My Silence Has A Name...It's Bertha.
There's a rumor going around that silence is deafening. Mine is filled with nonsense rambling.
My silence has name: it's Bertha.
Of all her trademark habits, Bertha loves jumping to conclusions, makes quick judgements and knows no patience. Yea...she really is that much fun to be around.
Naturally, during my stay at a 10-day silent meditation retreat, Bertha ran wild with thoughts:
Ugh why are we even here?
Everyone thinks you smell bad. I can tell. They're all staring at you.
Is that girl really coughing through morning mediation again? How rude.
Vegan food. Vegan food?! Seriously, can a girl get a donut around here?

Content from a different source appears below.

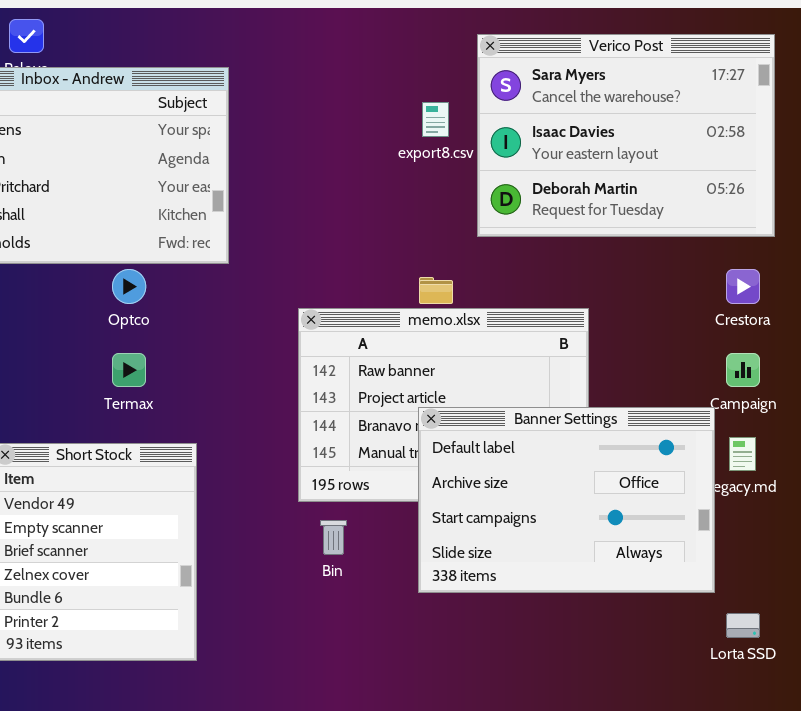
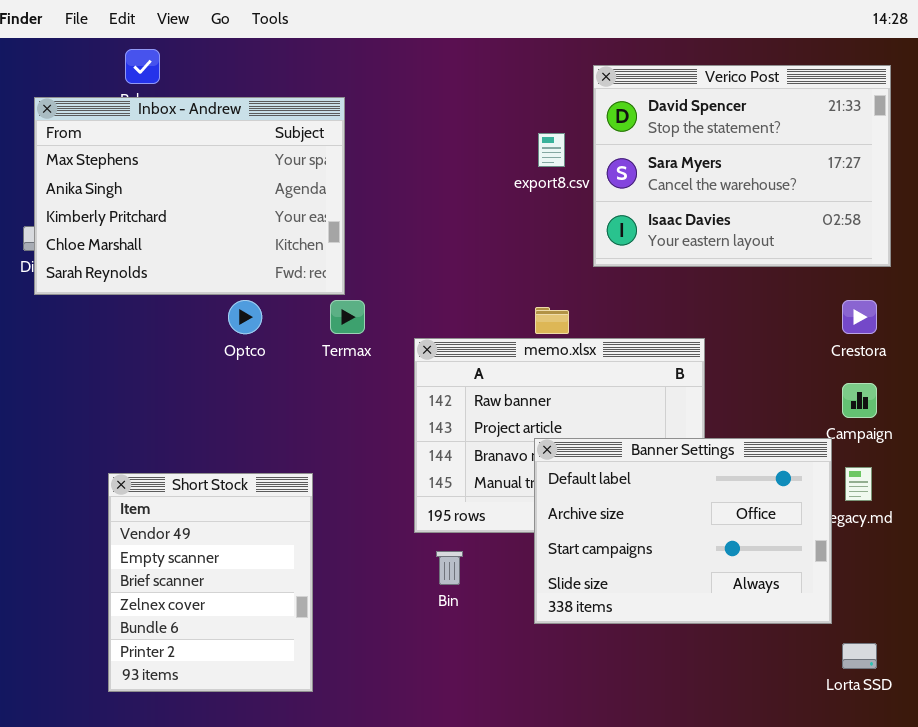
Verico Post: [477,34,775,237] -> [593,65,891,267], scrolled up 1 row
Termax: [112,353,146,387] -> [330,300,365,334], moved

For the first few days, she was relentless. But as fate would have it, Bertha's no spring chicken. With no distractions—working dusk to dawn— the mad woman eventually tired herself out. In which case, her "silence replacement" took over until, I can only assume, Bertha regained her strength.

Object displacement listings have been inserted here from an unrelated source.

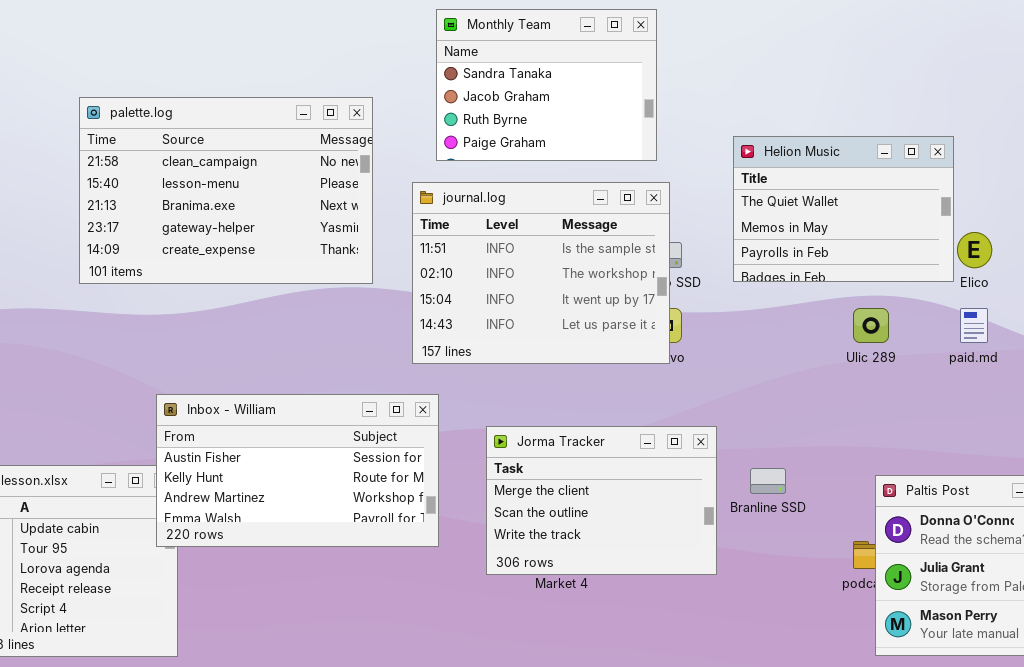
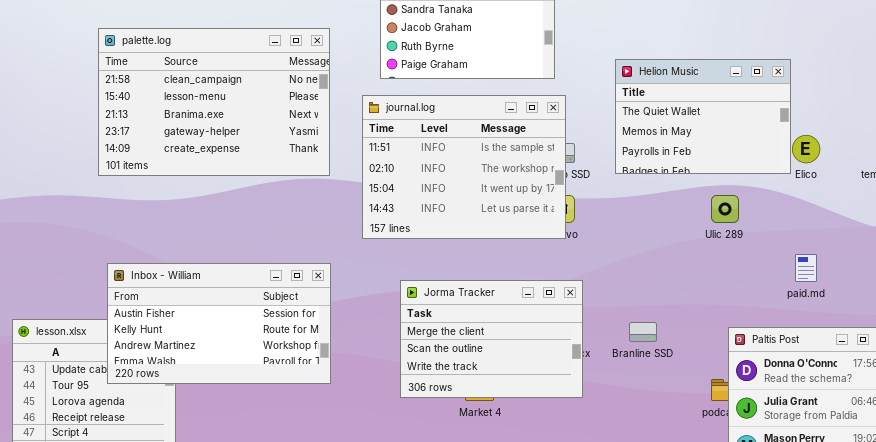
paid.md: [960,308,988,343] -> [795,254,817,282], moved
Inbox - William: [156,394,439,547] -> [107,263,331,384], moved
Jorma Tracker: [486,426,717,575] -> [400,280,583,398], moved

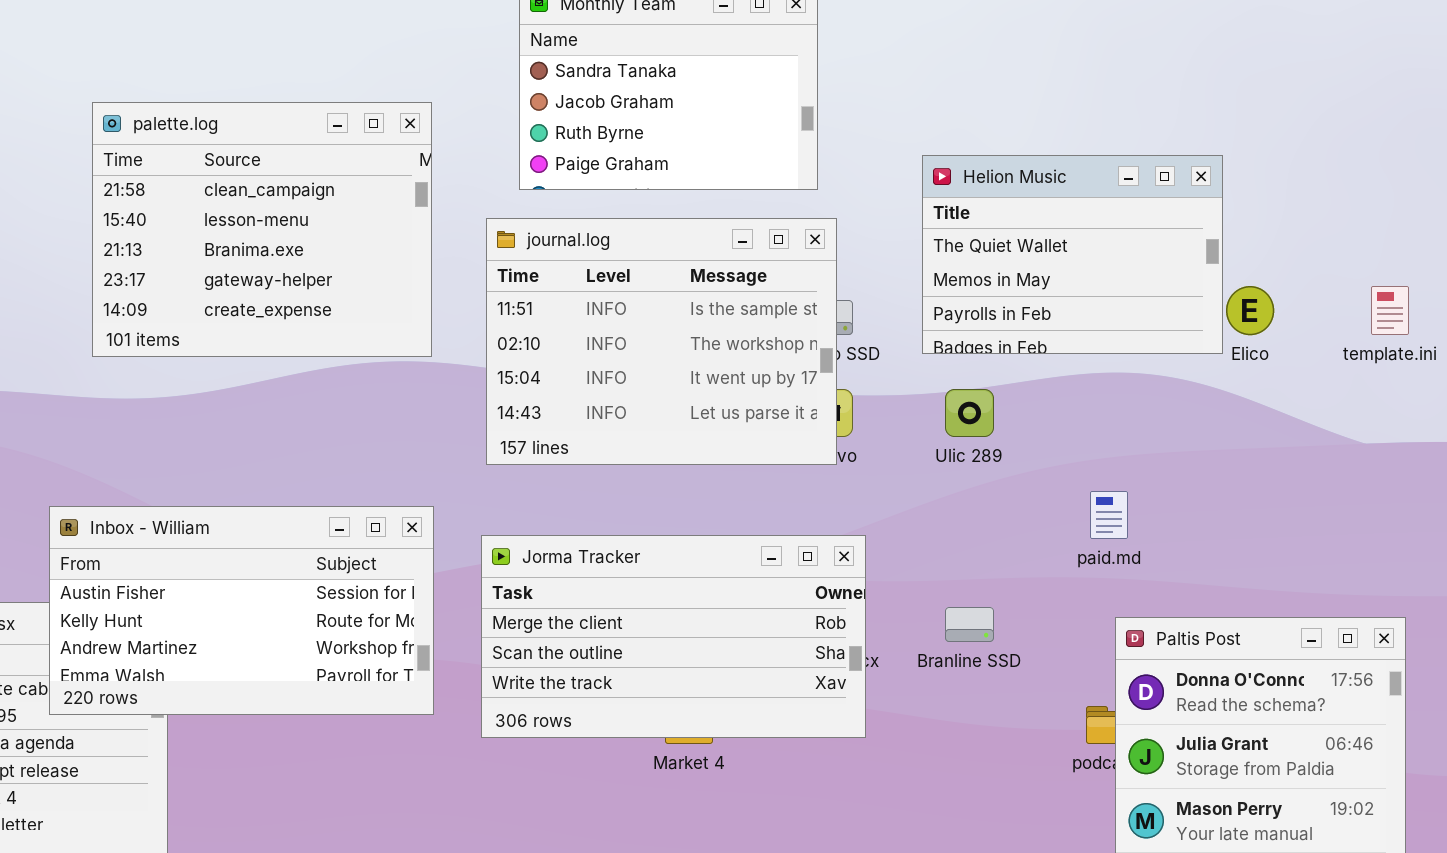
palette.log: [98,28,330,176] -> [92,102,432,357], resized
Ulic 289: [711,195,739,223] -> [945,389,994,437], moved
paid.md: [795,254,817,282] -> [1090,491,1128,539], moved
Jorma Tracker: [400,280,583,398] -> [481,535,866,738], resized

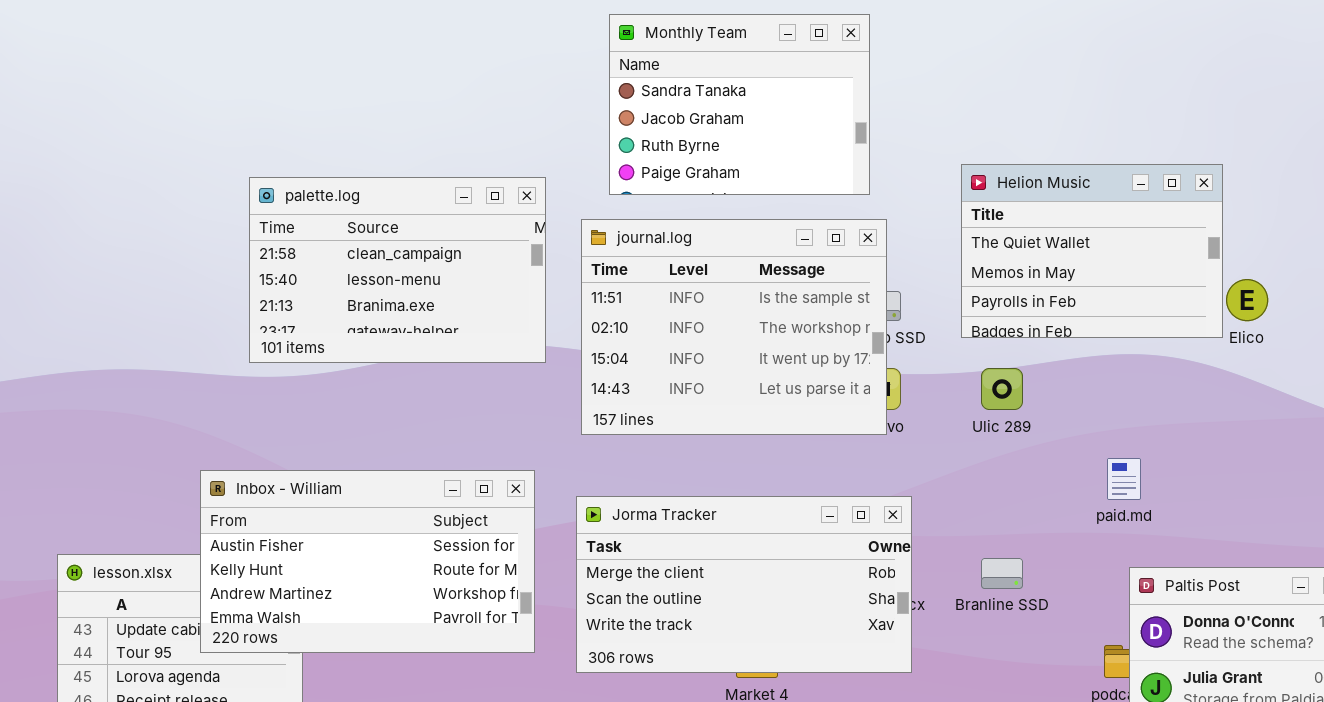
palette.log: [92,102,432,357] -> [249,177,546,363], moved, resized

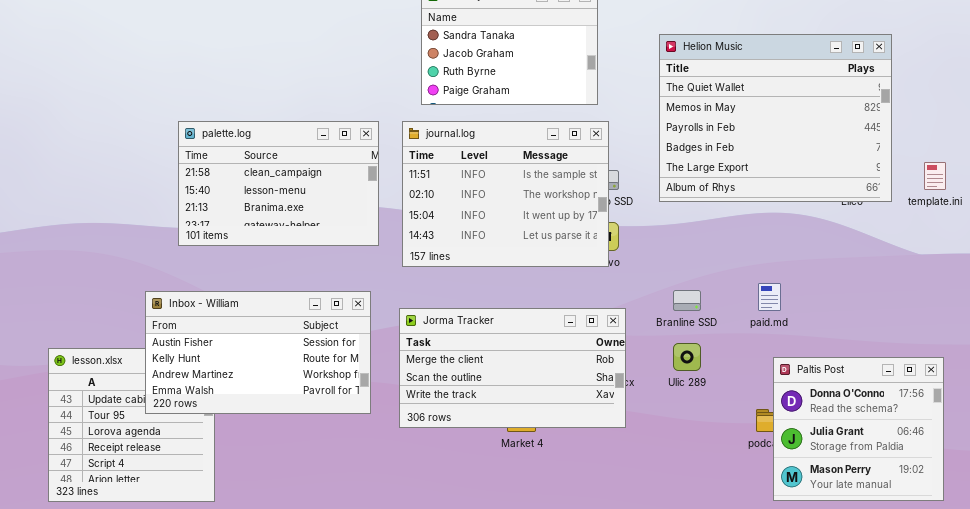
Helion Music: [961,164,1223,338] -> [659,34,892,202], resized
palette.log: [249,177,546,363] -> [178,121,379,246], moved
Ulic 289: [981,368,1023,410] -> [673,343,701,371], moved
Branline SSD: [981,558,1023,589] -> [673,290,701,311], moved

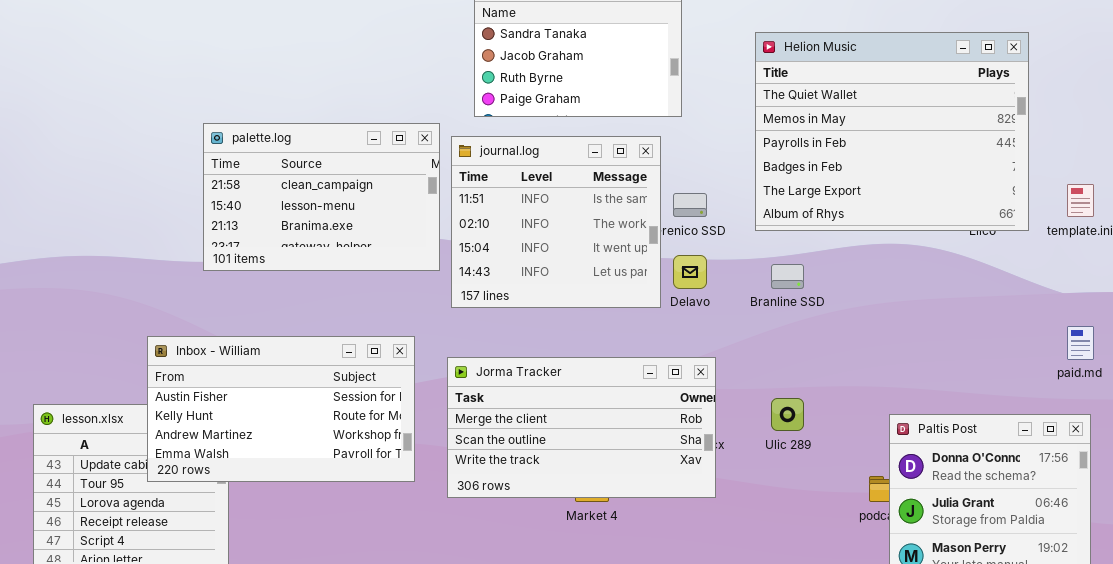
palette.log: [178,121,379,246] -> [203,123,440,271], moved
journal.log: [402,121,609,267] -> [451,136,661,308], resized
paid.md: [758,283,781,311] -> [1067,326,1094,360], moved
Branline SSD: [673,290,701,311] -> [771,264,804,289], moved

Okay, now Bertie? Bertie is a damn delight. She can't help herself. Seriously, she belongs in a Tide commercial. The woman handles her own shit, leaves everyone to their own devices and actually makes heartwarming smiles her freaking job.
And yet, she felt like an estranged second cousin more than anything else.

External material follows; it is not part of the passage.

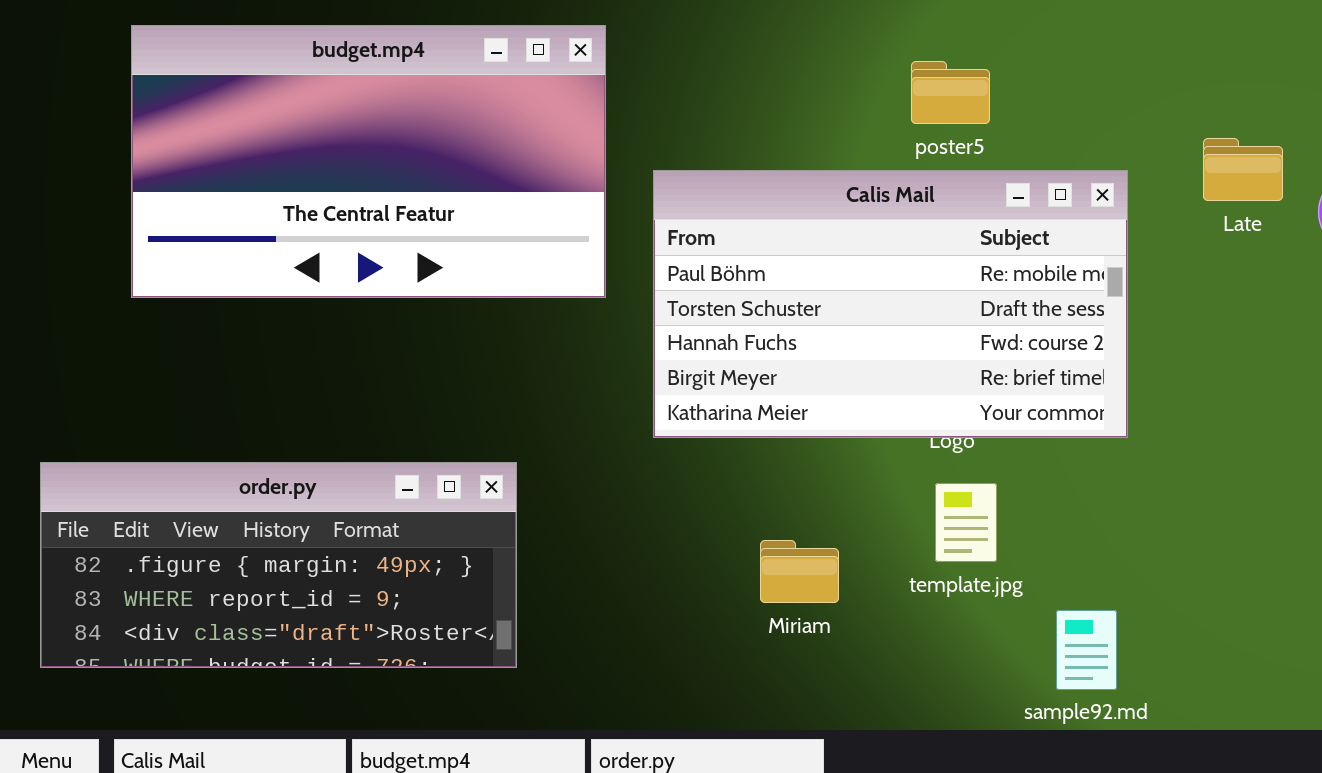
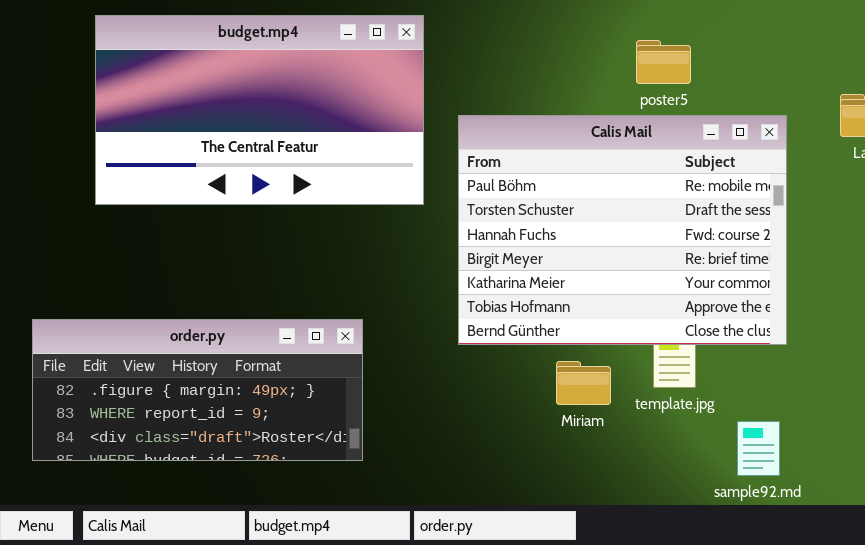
Calis Mail: [653,170,1128,438] -> [458,115,787,345], resized
Miriam: [760,540,839,603] -> [556,361,611,405], moved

With nothing but time, I began using breaks and morning walks to reprogram my silence company. I'd wake up putting in a request for Bertie. When Bertha would inevitably surface, I'd politely ask her to take the day off.
And slowly but surely, the balance began to shift. The days got shorter. And amongst other things, not communicating with the outside world became noticeably more tolerable with Bertie as my guide.
Amazing things happen when hand the reigns over to our better halves. It's a simple fact to accept but damn hard to put into practice. Those 10 days gave me one hell of an advance but I'm not an expert by any means.
For now, I'm simply doing my best to keep one hand in Bertie's corner and the other on Bertha's snooze button.